Dein Vorhaben halte ich ebenfalls für extrem schwierig bis aussichtslos,
weil Du unbedingt in Kroatien fischen willst. Ich halte die Broadbill- Jagd im
Atlantik für wesendlich aussichtsreicher. Auch wenn Du einen erfahrenen 
Skipper anheuerst, willst Du Dich ja trotzdem vorinformieren, sonst hättest
Du ja Deine Fragen nicht gestellt.

Daher einige Gedanken von mir zum Driftfischen als grobe Orientierung, was sich woanders schon bewert hat. 

Das Tackle:

Das von mir hier beschrieben Tackle habe ich absichtlich so gewählt, weil Heiko noch nie auf Schwertfisch geangelt hat. Ein erfahrener Angler würde durchaus anderes Gerät verwenden, aber Heiko soll seinen ersten Fisch nicht gleich verlieren.

DATEN ZUR ANALYSE |
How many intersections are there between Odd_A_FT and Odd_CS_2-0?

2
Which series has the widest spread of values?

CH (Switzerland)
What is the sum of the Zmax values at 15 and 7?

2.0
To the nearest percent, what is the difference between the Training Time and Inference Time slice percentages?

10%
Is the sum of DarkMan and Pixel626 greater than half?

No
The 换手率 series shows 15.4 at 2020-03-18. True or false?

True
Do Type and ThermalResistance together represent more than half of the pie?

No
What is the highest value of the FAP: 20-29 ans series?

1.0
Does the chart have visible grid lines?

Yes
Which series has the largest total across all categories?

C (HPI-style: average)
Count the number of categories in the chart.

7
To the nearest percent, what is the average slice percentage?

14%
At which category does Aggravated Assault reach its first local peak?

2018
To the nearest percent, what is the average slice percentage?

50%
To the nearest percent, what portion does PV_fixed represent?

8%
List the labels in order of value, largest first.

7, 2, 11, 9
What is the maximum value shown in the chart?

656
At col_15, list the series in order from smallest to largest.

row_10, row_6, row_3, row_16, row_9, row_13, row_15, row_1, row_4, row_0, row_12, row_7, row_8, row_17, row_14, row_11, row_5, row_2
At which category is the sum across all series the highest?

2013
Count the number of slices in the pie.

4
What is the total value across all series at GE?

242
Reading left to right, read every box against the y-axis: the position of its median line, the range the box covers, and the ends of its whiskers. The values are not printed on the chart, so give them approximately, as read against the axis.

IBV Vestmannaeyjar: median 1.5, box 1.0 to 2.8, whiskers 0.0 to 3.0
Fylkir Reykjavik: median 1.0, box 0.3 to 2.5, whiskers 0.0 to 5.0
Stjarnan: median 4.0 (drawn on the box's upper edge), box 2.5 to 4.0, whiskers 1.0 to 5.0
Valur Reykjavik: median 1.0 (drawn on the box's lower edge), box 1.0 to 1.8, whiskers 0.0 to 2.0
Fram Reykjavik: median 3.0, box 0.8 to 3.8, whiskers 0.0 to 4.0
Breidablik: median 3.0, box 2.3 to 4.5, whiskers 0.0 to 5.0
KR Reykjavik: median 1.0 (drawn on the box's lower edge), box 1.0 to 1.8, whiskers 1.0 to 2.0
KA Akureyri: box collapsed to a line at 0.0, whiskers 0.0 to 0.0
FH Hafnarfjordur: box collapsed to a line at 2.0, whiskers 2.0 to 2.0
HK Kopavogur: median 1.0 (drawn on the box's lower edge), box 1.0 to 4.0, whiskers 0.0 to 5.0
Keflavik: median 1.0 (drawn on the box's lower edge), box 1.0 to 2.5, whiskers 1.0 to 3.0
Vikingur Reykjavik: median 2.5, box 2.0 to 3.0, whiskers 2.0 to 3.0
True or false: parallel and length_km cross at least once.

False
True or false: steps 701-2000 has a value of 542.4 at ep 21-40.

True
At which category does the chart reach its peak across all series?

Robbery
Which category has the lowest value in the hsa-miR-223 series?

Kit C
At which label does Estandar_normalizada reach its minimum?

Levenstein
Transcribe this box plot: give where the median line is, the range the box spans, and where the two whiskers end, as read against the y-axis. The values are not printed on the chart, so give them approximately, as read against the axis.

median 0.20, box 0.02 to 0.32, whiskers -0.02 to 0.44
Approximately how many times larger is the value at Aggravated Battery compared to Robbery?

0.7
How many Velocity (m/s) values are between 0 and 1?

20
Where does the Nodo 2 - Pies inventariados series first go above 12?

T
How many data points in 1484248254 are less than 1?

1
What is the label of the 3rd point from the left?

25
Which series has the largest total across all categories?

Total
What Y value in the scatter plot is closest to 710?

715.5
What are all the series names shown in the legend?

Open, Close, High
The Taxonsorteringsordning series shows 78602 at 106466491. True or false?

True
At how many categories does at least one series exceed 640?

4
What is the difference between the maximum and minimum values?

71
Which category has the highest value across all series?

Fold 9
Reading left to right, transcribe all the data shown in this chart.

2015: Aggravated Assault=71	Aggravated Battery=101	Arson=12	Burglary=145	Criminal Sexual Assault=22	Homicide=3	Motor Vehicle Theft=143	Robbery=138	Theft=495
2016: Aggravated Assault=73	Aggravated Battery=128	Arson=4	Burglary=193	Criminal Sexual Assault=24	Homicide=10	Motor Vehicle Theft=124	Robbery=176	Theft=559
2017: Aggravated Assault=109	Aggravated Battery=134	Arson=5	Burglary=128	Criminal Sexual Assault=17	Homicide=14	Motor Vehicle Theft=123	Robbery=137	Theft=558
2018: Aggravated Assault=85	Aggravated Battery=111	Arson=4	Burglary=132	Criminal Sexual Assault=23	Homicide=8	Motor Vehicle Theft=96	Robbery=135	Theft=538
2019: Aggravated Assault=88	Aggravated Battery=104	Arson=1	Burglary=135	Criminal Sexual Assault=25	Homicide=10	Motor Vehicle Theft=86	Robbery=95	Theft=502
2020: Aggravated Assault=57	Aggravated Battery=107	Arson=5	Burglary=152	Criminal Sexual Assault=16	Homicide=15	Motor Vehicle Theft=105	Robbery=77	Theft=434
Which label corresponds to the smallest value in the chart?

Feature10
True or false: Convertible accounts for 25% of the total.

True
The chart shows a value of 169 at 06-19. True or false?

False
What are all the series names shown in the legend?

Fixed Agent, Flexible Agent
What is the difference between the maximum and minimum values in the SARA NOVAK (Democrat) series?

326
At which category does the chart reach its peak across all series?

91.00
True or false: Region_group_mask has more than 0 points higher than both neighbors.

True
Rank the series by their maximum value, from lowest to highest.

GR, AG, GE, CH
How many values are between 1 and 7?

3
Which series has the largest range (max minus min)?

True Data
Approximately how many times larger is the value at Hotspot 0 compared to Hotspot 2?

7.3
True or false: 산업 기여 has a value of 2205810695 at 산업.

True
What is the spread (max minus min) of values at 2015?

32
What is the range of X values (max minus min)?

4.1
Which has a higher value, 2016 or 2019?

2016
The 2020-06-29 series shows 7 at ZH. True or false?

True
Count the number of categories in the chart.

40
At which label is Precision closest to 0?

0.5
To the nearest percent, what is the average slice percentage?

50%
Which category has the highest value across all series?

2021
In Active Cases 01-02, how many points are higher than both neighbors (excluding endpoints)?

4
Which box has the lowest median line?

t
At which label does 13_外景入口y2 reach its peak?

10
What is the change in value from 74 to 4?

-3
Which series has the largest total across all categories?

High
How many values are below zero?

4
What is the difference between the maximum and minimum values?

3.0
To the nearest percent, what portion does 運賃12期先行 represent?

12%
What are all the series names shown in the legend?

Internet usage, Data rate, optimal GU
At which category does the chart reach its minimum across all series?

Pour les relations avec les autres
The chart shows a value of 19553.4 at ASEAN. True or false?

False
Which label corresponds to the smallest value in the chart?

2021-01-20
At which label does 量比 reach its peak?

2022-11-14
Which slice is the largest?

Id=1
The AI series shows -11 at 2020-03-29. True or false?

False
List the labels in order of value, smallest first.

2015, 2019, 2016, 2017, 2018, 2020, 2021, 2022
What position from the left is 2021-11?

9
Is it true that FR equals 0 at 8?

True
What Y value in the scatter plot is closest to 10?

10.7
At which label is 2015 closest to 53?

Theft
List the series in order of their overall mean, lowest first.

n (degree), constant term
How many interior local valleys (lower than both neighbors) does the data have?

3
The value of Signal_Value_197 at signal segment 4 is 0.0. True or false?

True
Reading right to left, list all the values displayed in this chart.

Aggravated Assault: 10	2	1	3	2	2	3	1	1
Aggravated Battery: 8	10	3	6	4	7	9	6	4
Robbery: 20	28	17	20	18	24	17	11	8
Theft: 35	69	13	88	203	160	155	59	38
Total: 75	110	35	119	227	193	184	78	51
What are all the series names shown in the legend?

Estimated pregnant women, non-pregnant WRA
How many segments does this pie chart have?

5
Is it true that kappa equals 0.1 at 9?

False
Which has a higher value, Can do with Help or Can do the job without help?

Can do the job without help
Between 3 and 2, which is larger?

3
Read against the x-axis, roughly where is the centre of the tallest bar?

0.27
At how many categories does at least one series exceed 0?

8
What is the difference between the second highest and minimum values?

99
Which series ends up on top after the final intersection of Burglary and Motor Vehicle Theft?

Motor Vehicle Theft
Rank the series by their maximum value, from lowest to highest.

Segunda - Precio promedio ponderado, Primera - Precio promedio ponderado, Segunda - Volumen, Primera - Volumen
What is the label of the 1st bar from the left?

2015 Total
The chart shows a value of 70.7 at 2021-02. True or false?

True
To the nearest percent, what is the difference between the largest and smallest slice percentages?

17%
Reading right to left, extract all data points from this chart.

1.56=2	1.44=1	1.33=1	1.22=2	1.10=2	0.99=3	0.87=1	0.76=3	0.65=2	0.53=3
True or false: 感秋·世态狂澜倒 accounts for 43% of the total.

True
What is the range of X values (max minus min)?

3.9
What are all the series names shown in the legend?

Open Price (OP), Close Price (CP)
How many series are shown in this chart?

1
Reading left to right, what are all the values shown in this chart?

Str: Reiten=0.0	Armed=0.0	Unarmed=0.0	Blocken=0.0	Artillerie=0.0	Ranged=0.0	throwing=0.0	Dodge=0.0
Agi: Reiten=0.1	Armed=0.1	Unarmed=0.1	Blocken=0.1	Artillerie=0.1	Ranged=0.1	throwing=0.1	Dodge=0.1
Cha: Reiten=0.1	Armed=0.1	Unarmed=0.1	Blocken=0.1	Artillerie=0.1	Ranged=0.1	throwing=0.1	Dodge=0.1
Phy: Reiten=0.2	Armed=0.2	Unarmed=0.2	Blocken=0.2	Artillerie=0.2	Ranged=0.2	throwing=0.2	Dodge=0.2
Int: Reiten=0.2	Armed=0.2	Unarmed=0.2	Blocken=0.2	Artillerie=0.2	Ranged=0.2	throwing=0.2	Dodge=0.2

ZU LÖSENDE AUFGABEN |
A. Führen Sie alle unterschiedlichen großgeschriebenen Formen der persönlichen Anrede auf, etwa „Du“, die im Textauszug zum Driftfischen vorkommen.
B. Schreiben Sie den Textauszug zum Driftfischen auf Schwertfisch im Anschluss an seinen letzten Satz weiter.

LÖSUNGEN ZUR ÜBUNG |
A. Dein, Du, Dich, Deine

B.
Obwohl es auch Angler gibt, die mit 50-er Ausrüstung Schwertfische fangen, würde ich hier zum 80 lbs – Gerät greifen, weil hier eine große Schnurreserve sehr von Vorteil ist. Die Rollen bekommen ein Backing aus 150 lbs Power Pro. Vor das Backing kommt ein Topshot- Leader, von ungefähr 100 m 130 lbs Mono, weil die geflochtene Schnur ja fast keine Dehnung hat. Beim Bespulen markierst Du die Schnur entsprechend der Tiefe in der Du fischen willst. 

Dann ermittelst Du mit Hilfe eines Federkraftmessers eine Bremseinstellung von 6-8 kg und markierst sie auf der Rolle. 

Auffinden der Fischplätze:

Du brauchst auf jeden Fall einen Fischfinder, der auch den Meeresgrund in 700 m Tiefe noch gut abbilden kann. Interessant sind immer Plätze mit Strömungskanten unterschiedlicher Temperaturbereiche und Unterwasserberge oder sonstige Strukturen.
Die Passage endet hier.